In the early 1990s, medical schools began rapidly replacing the use of animals for medical education with non-animal teaching methods. Today, the use of animals for all medical school educational courses has been eliminated by more than 85 percent of U.S. medical schools. The Medical College of Wisconsin is one of a handful of schools still using animals to instruct physiology courses—a practice that has been eliminated by more than 90 percent of U.S. schools, including 19 of the top 20 ranked schools.

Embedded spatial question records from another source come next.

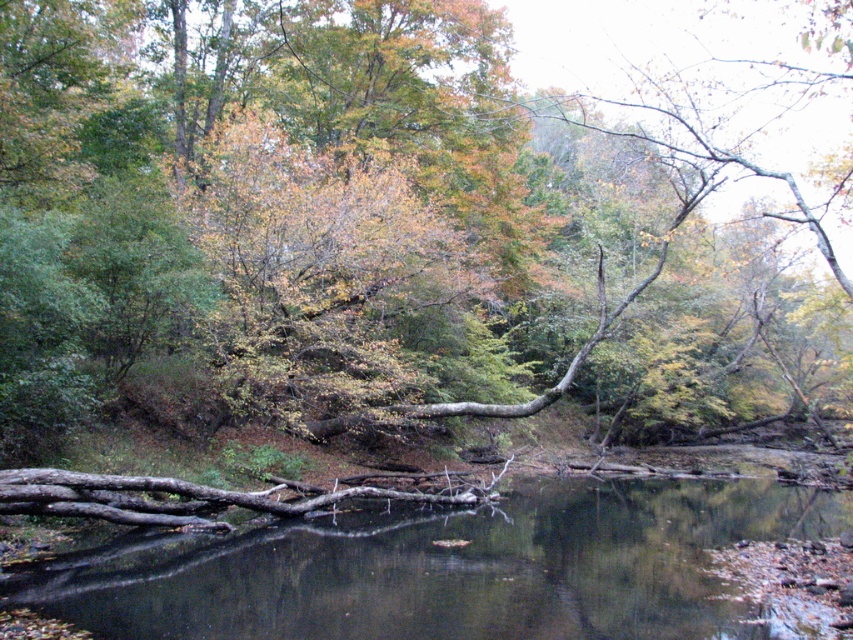
You are standing at the edge of the water and see the brown rough tree trunk at center and the brown wood at center. Which object is taller?

The brown rough tree trunk at center is taller than brown wood at center.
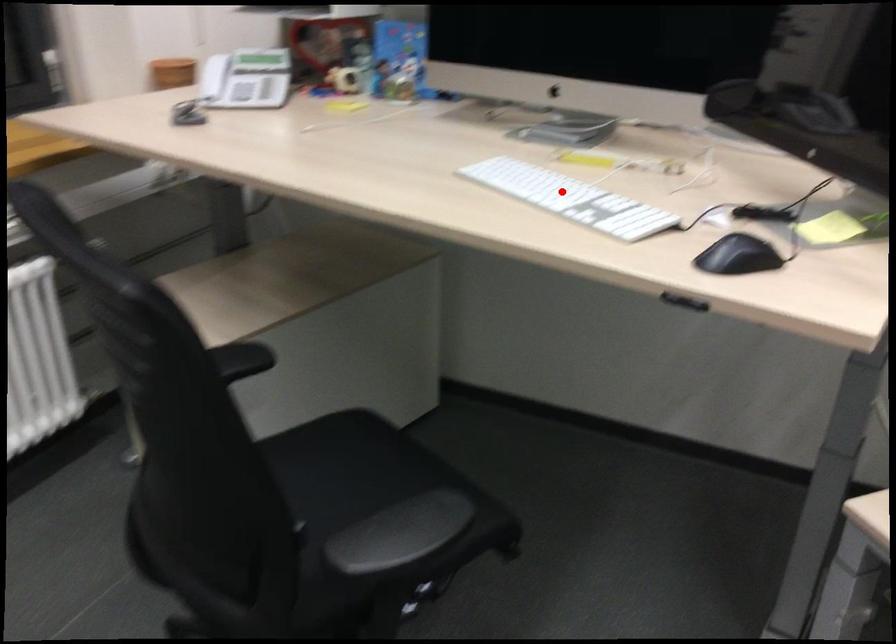
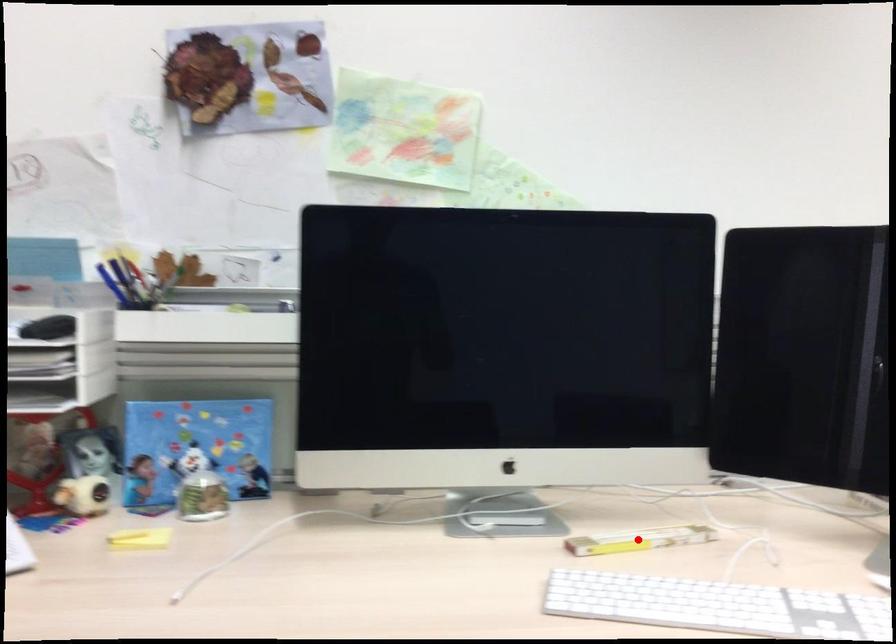
I am providing you with two images of the same scene from different viewpoints. A red point is marked on the first image and another point is marked on the second image. Are the points marked in image1 and image2 representing the same 3D position?

No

This change has been facilitated by the emergence, adoption, and validation of excellent non-animal educational alternatives (such as lifelike simulation models, computer-based learning methods, and interactive virtual reality programs), and by the progressive refinement of medical school curricula to emphasize human-based learning and ethics in medical education. 

Simulators, Computers, and Clinical Mentorships

MCW owns four human patient simulators like this one pictured here

Modern simulator and computer technologies provide excellent and clinically relevant teaching in physiology and pharmacology. The METI Human Patient Simulator (HPS) is a programmable and interactive lifelike simulator that accurately mirrors human responses to a variety of physiological situations, including intravenous administration of over 55 drugs. HPS facilitates repetition, progressive learning, and immediate feedback and correction in safe but true-to-life scenarios, all of which are important for optimal physiology education and not possible using live animals.

Human simulators are just one of several widely adopted alternatives to animal use. In many top-ranked medical schools, physiology instruction is focused on didactic teaching, class and small-group case discussions, interactive computer-based methods such as virtual reality programs, and hands-on mentorship opportunities with faculty in anesthesiology, surgery, emergency medicine, and other clinical disciplines.

Top-Ranked Schools Do Not Use Animals

In response to a recent survey, the curriculum office of a top-five ranked U.S. medical school wrote the following:

. . . It has been a decade since we used animals in the lab. As there are very few individuals left who teach that remember using animals, there have not been any concerns with not using animals. Our curriculum is very successful, providing our students with a strong foundation without using animals.

Some of the country’s most highly regarded medical schools stopped using animals in their undergraduate curricula more than a decade ago. Yet these schools continue to be highly ranked year after year, making it clear that the use of non-animal alternatives has not impaired the quality of medical education provided by these schools. At a time when the mainstream of American medical education has successfully and advantageously replaced the use of animals, just a few schools, including MCW, adhere to archaic and inhumane methods.